I - o leiloeiro, em relação ao imposto incidente sobre a venda de combustível tributável, decorrente da arrematação em leilão, por consumidor final;

II - o armazém-geral e o estabelecimento depositário congênere:

a) na saída, para estabelecimento ou residência de consumidor final, de combustível tributário depositado por contribuinte de outro Município;

b) na transmissão de propriedade, a consumidor final, de combustível tributável depositado por contribuinte de outro Município;

c) no recebimento para depósito ou na saída de combustível tributável, sem documentação fiscal ou com documentação fiscal inidônea;

III - o transportador, em relação ao combustível tributável;

a) proveniente de outro Município para entrega em território deste Município a destinatário não designado;

b) negociado em território deste Município, com consumidor final, durante o transporte;

c) que aceitar para despacho ou transportar sem documentação fiscal, ou acompanhado de documento fiscal inidôneo;

d) que entregar a destinatário ou em local diverso do indicado na documentação fiscal;

IV - o estabelecimento industrial ou comercial que promover a saída de combustível tributável sem documentação fiscal ou com documentação fiscal inidônea, em relação ao imposto devido pela venda a consumidor final.
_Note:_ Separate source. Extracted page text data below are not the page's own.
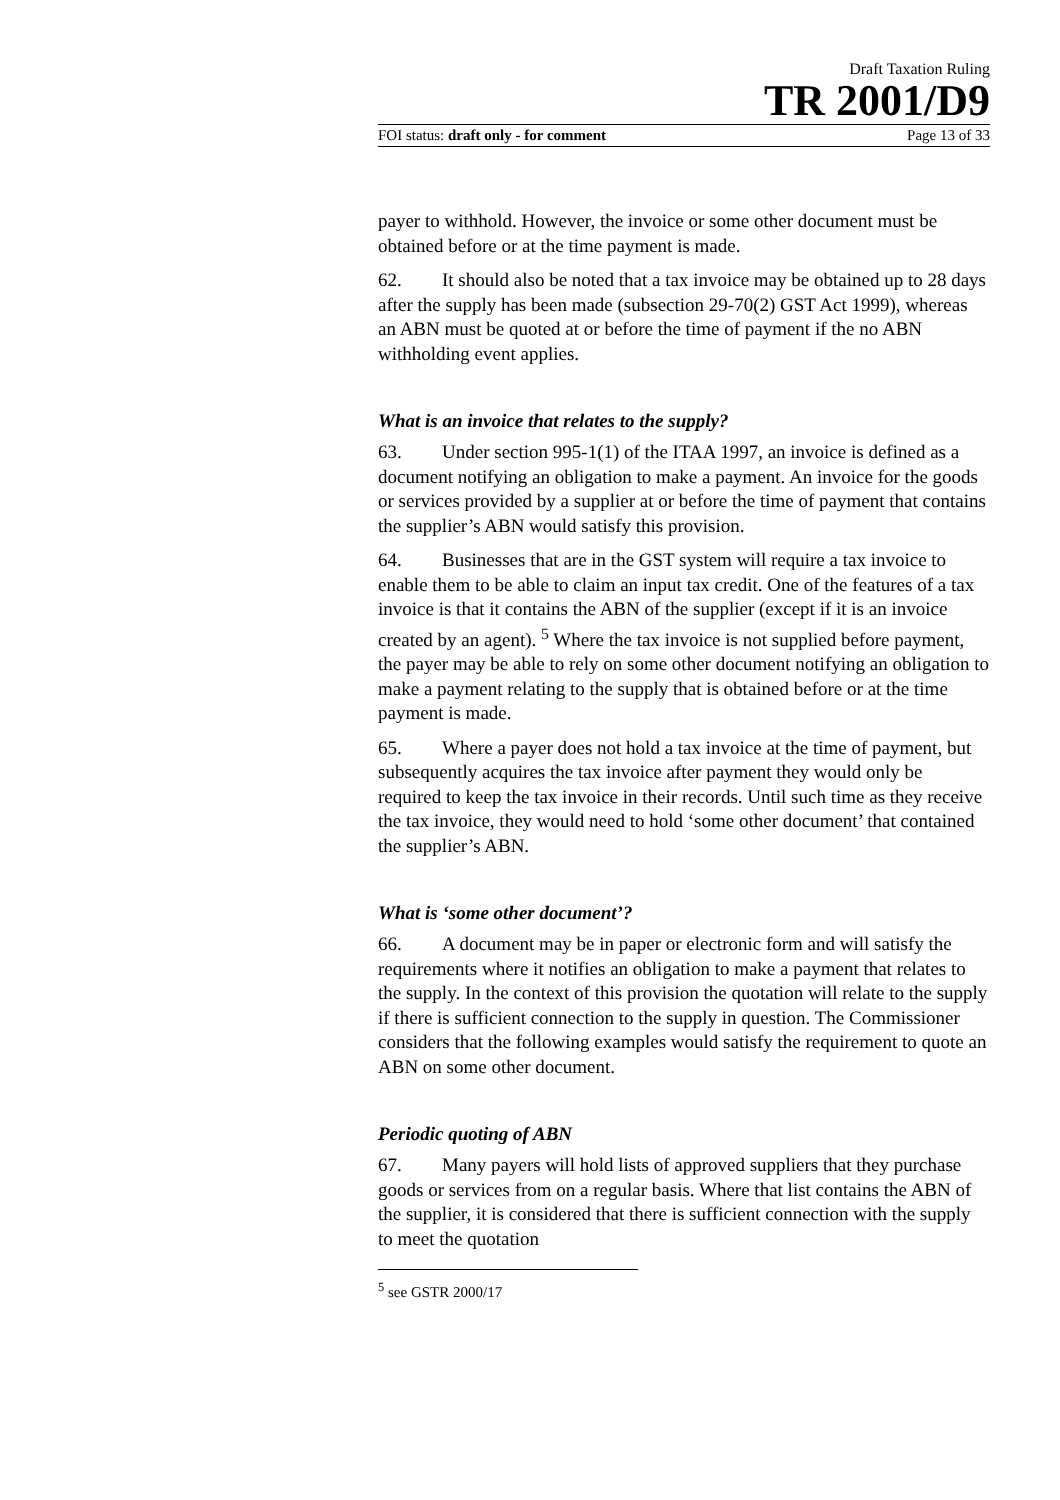Draft Taxation Ruling
TR 2001/D9
FOI status: draft only - for comment Page 13 of 33
payer to withhold. However, the invoice or some other document must be obtained before or at the time payment is made.
62. It should also be noted that a tax invoice may be obtained up to 28 days after the supply has been made (subsection 29-70(2) GST Act 1999), whereas an ABN must be quoted at or before the time of payment if the no ABN withholding event applies.
What is an invoice that relates to the supply?
63. Under section 995-1(1) of the ITAA 1997, an invoice is defined as a document notifying an obligation to make a payment. An invoice for the goods or services provided by a supplier at or before the time of payment that contains the supplier’s ABN would satisfy this provision.
64. Businesses that are in the GST system will require a tax invoice to enable them to be able to claim an input tax credit. One of the features of a tax invoice is that it contains the ABN of the supplier (except if it is an invoice created by an agent). <sup>5</sup> Where the tax invoice is not supplied before payment, the payer may be able to rely on some other document notifying an obligation to make a payment relating to the supply that is obtained before or at the time payment is made.
65. Where a payer does not hold a tax invoice at the time of payment, but subsequently acquires the tax invoice after payment they would only be required to keep the tax invoice in their records. Until such time as they receive the tax invoice, they would need to hold ‘some other document’ that contained the supplier’s ABN.
What is ‘some other document’?
66. A document may be in paper or electronic form and will satisfy the requirements where it notifies an obligation to make a payment that relates to the supply. In the context of this provision the quotation will relate to the supply if there is sufficient connection to the supply in question. The Commissioner considers that the following examples would satisfy the requirement to quote an ABN on some other document.
Periodic quoting of ABN
67. Many payers will hold lists of approved suppliers that they purchase goods or services from on a regular basis. Where that list contains the ABN of the supplier, it is considered that there is sufficient connection with the supply to meet the quotation
<sup>5</sup> see GSTR 2000/17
Art. 7º - Não excluem a responsabilidade pelo cumprimento da obrigação nem a decorrente de sua inobservância:

I - a incapacidade civil da pessoa natural;

II - a sujeição da pessoa natural a medida limitadora do exercício de atividade civil, comercial ou profissional, ou da administração direta de seu bem ou negócio;

III - a irregularidade formal na constituição de pessoa jurídica de direito privado, bastando que configure uma unidade econômica ou profissional;

IV - a inexistência de estabelecimento fixo e a sua clandestinidade ou a precariedade de suas instalações.
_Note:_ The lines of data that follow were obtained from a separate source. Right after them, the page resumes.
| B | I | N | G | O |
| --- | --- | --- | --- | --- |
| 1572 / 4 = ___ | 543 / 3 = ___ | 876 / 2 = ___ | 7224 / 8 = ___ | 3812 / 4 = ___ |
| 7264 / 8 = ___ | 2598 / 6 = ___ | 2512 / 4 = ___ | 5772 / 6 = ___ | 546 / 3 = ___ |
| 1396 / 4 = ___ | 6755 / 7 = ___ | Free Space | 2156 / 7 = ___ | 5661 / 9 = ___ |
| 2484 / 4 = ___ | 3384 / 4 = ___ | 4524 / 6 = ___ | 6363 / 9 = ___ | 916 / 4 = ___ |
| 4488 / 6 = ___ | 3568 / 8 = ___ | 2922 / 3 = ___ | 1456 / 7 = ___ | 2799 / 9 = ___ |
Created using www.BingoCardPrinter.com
Art. 8º - O valor do imposto será apurado quinzenalmente e pago através de guia preenchida pelo sujeito passivo em modelo aprovado pela Secretaria Municipal de Fazenda, na forma e nos prazos estabelecidos por ato do Poder Executivo.

Art. 9º - O Poder Executivo instituirá modelos de livros, documentos fiscais e mapas de controle necessários ao registro da entrada, movimentação e demais operações relativas a combustíveis, líquidos e gasosos.
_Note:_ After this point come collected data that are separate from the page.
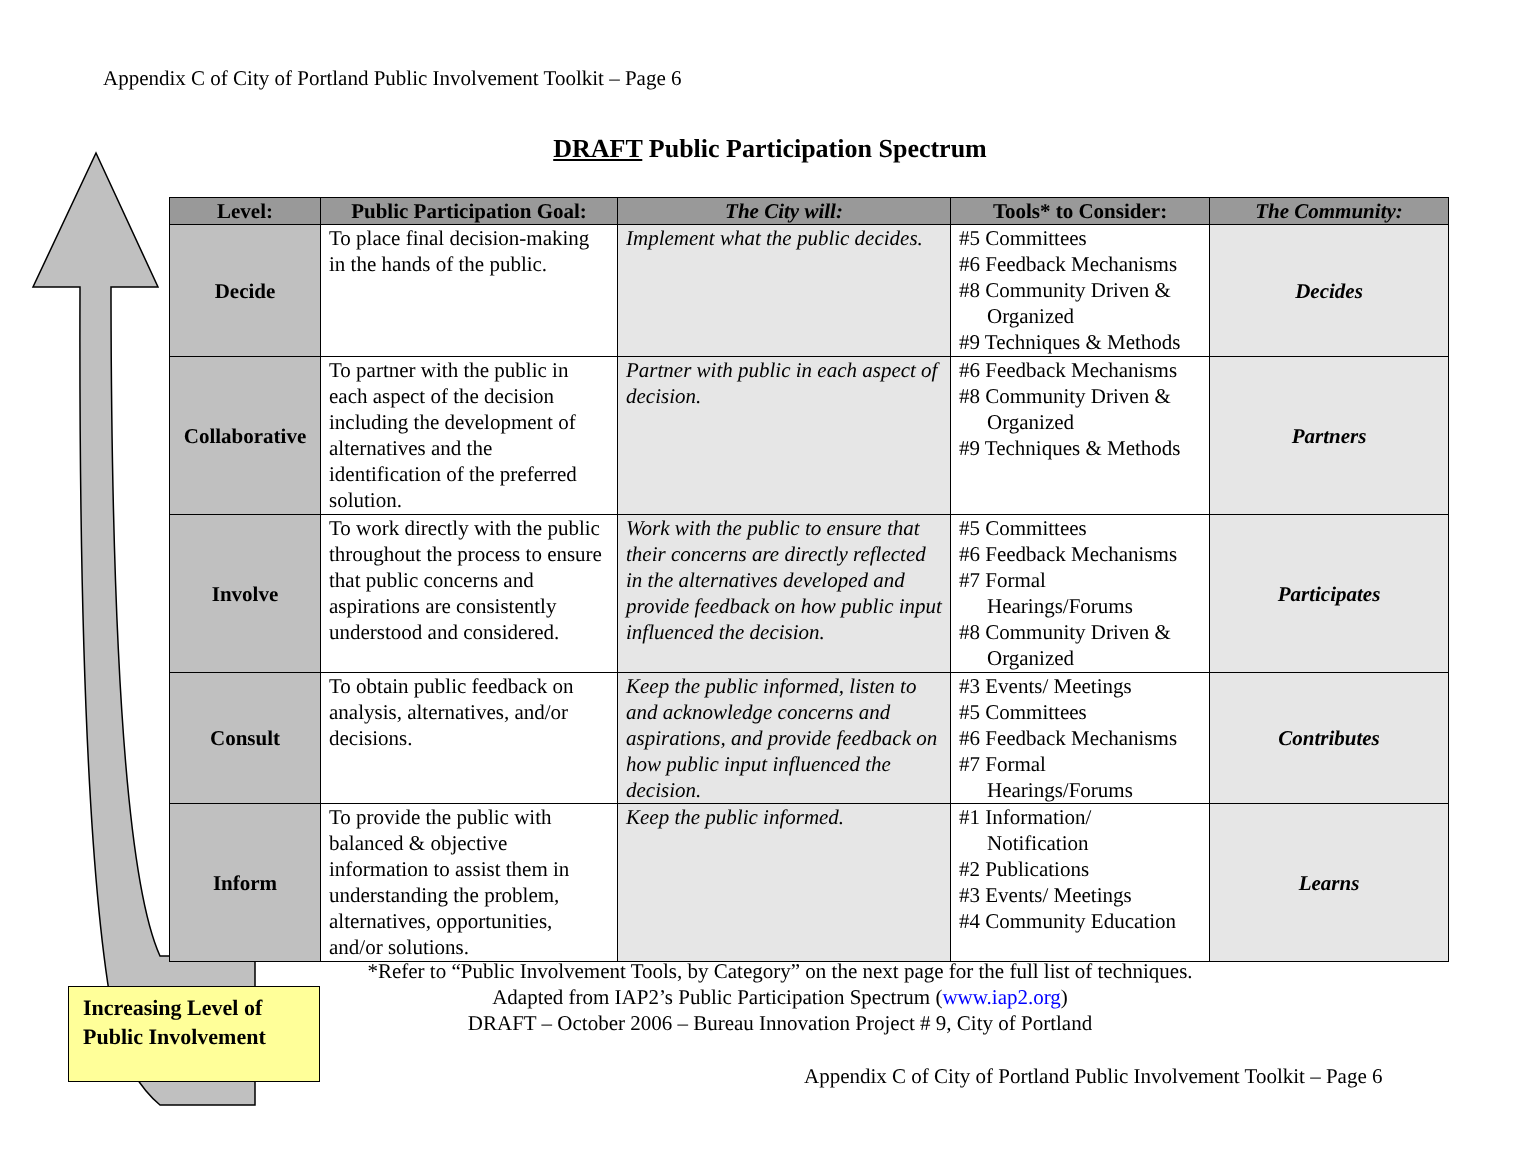Appendix C of City of Portland Public Involvement Toolkit – Page 6
DRAFT Public Participation Spectrum
| Level: | Public Participation Goal: | The City will: | Tools* to Consider: | The Community: |
| --- | --- | --- | --- | --- |
| Decide | To place final decision-making in the hands of the public. | Implement what the public decides. | #5 Committees #6 Feedback Mechanisms #8 Community Driven & Organized #9 Techniques & Methods | Decides |
| Collaborative | To partner with the public in each aspect of the decision including the development of alternatives and the identification of the preferred solution. | Partner with public in each aspect of decision. | #6 Feedback Mechanisms #8 Community Driven & Organized #9 Techniques & Methods | Partners |
| Involve | To work directly with the public throughout the process to ensure that public concerns and aspirations are consistently understood and considered. | Work with the public to ensure that their concerns are directly reflected in the alternatives developed and provide feedback on how public input influenced the decision. | #5 Committees #6 Feedback Mechanisms #7 Formal Hearings/Forums #8 Community Driven & Organized | Participates |
| Consult | To obtain public feedback on analysis, alternatives, and/or decisions. | Keep the public informed, listen to and acknowledge concerns and aspirations, and provide feedback on how public input influenced the decision. | #3 Events/ Meetings #5 Committees #6 Feedback Mechanisms #7 Formal Hearings/Forums | Contributes |
| Inform | To provide the public with balanced & objective information to assist them in understanding the problem, alternatives, opportunities, and/or solutions. | Keep the public informed. | #1 Information/ Notification #2 Publications #3 Events/ Meetings #4 Community Education | Learns |
*Refer to “Public Involvement Tools, by Category” on the next page for the full list of techniques.
Adapted from IAP2’s Public Participation Spectrum (www.iap2.org)
DRAFT – October 2006 – Bureau Innovation Project # 9, City of Portland
Increasing Level of Public Involvement
Appendix C of City of Portland Public Involvement Toolkit – Page 6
§ 1º - Poderá ser autorizado o uso de livros e documentos instituídos por órgãos federais e estaduais para registro e controle das mesmas operações.

§ 2º - Ficam os contribuintes obrigados a manter à disposição da fiscalização as notas fiscais relativas a compra de combustíveis e os Mapas de Controle de Movimento Diário instituídos pelo Conselho Nacional do Petróleo.

Art. 10 - Os créditos da Fazenda Municipal, relativas ao IVVC, não pagos no vencimento, ficarão sujeitos aos seguintes acréscimos moratórios:

1. até 10 dias de atraso 10% (dez por cento)

2. de 11 a 20 dias .........15% (quinze por cento)

3. de 21 a 30 dias ........ 20% (vinte por cento)

4. de 31 a 60 dias ........ 30% (trinta por cento)

5. de 61 a 90 dias ........ 40% (quarenta por cento)

6. de 91 a 120 dias .......50% (cinqüenta por cento)

7. de 121dias em diante 60% (sessenta por cento)

Art. 11 - As infrações às normas concernentes à obrigação principal e às obrigações acessórias serão apenadas com as multas previstas no art. 51 da Lei nº 691, de 24 de dezembro de 1984.

Art. 12 - Aplicam-se ao IVVC as normas gerais do Código Tributário Municipal, bem como as regras do Imposto Sobre Serviços de Qualquer Natureza relativas ao lançamento, ao arbitramento e à estimativa.

Art. 13 - Esta Lei entrará em vigor na data de sua publicação, iniciando-se a cobrança do imposto ora instituído 30 (trinta) dias após.

Art. 14 - O Poder Executivo regulamentará esta Lei no prazo de 30 (trinta) dias contados da data de sua vigência.

Art. 15 - Revogam-se as disposições em contrário.


Rio de Janeiro, 19 de dezembro de 1988.